Here’s to the admissions committees of the schools who controlled the gates of higher education and saw something in me that my transcripts didn’t describe. Here’s to my teachers: Dan Graham at East Grand Rapids Senior High; Jim Thule and Ken White at UVA. More recently, thank you to Kim Haggart, Malo Hutson, and Bill Sherman for asking me to come back to teach, and to Theo van Groll for both keeping me in school and helping me find my way back.

Here’s to the Valmarana family. To Mario for teaching and mentoring me and to Betty for mentoring and minding Mario. To Francesco and Alex and Boody—and to Stucky, too.

Here’s to the friends I made so long ago on the pitch and courts and course. To Marc, John, Bill, Jamie and Phil. To Mark and David, and Tom and Scott.

Here’s to the builders. To Gus and Steve and Johnny, to Tad and Wojtek; to Arlen, Kent, and to Vinny. To Jared, Neil, Brad, Randy, Tim, and Eliot. And to Buddy, too. Thank you for making our plans come to life. And, to my readers. To Charlie Defanti, John Weber, Joel Rosenman, Adam Van Doren, and Alex Birnbaum; and to Tom Casey and Silvia Erskine. To Nancy Bentley and to Greer Levy. To Celia, who not only read and edited but tried to teach me to write.
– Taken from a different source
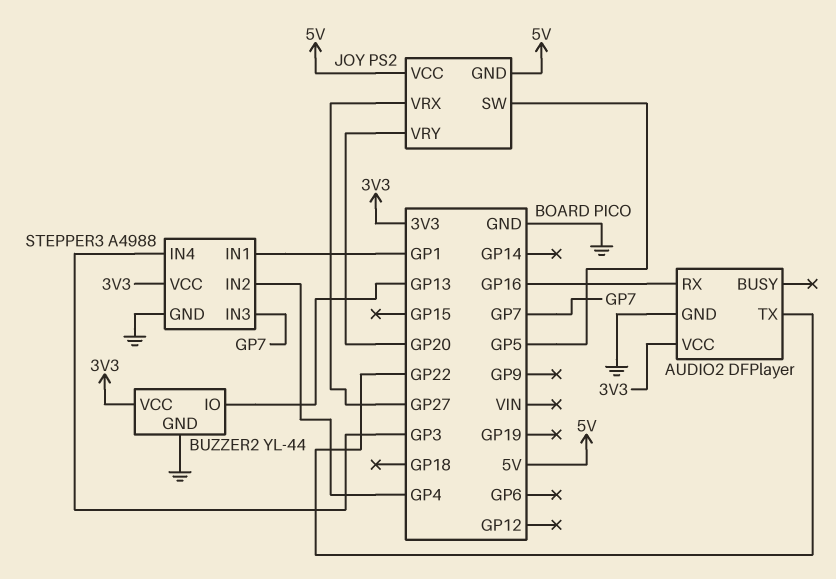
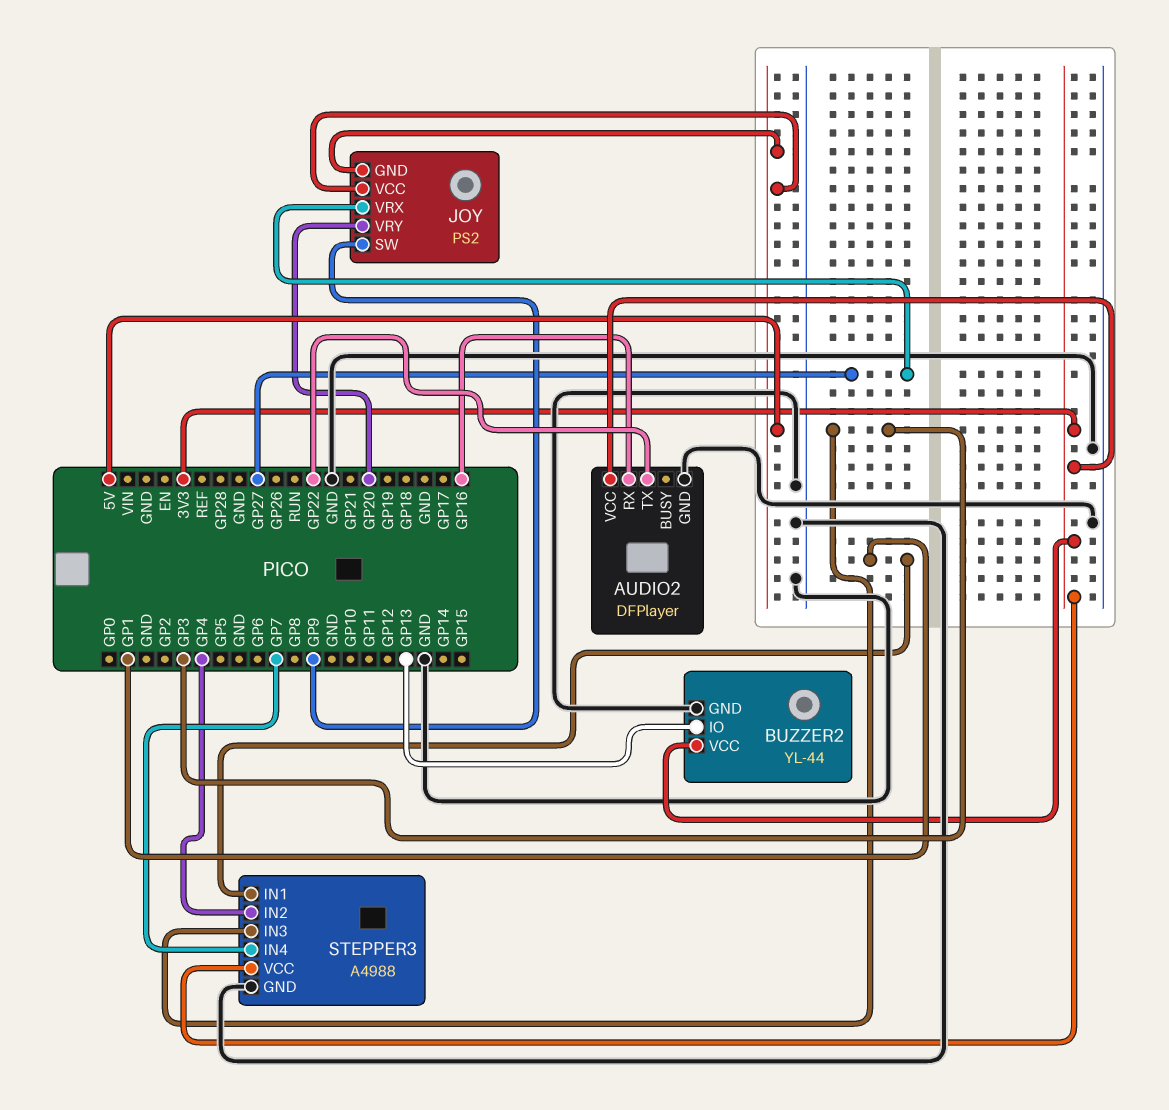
JOY pin SW: GP5 -> GP9
STEPPER3 pin IN3: GP7 -> GP3
STEPPER3 pin IN4: GP3 -> GP7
Here’s to Jake Anderson, Brooke Biro, and the team at ORO Editions for making the book better at every turn. And to Courtney for helping bring all we do to a larger audience.

Here’s to the clients, classmates, and friends—too numerous to name. None of this happens without you and I raise a glass to every one of you.

And finally, to my family. To Darcy, Nelle, and Buddy. Thanks for putting up with my talking in paragraphs and for sharing—begrudgingly at times—my love of grammar and manners.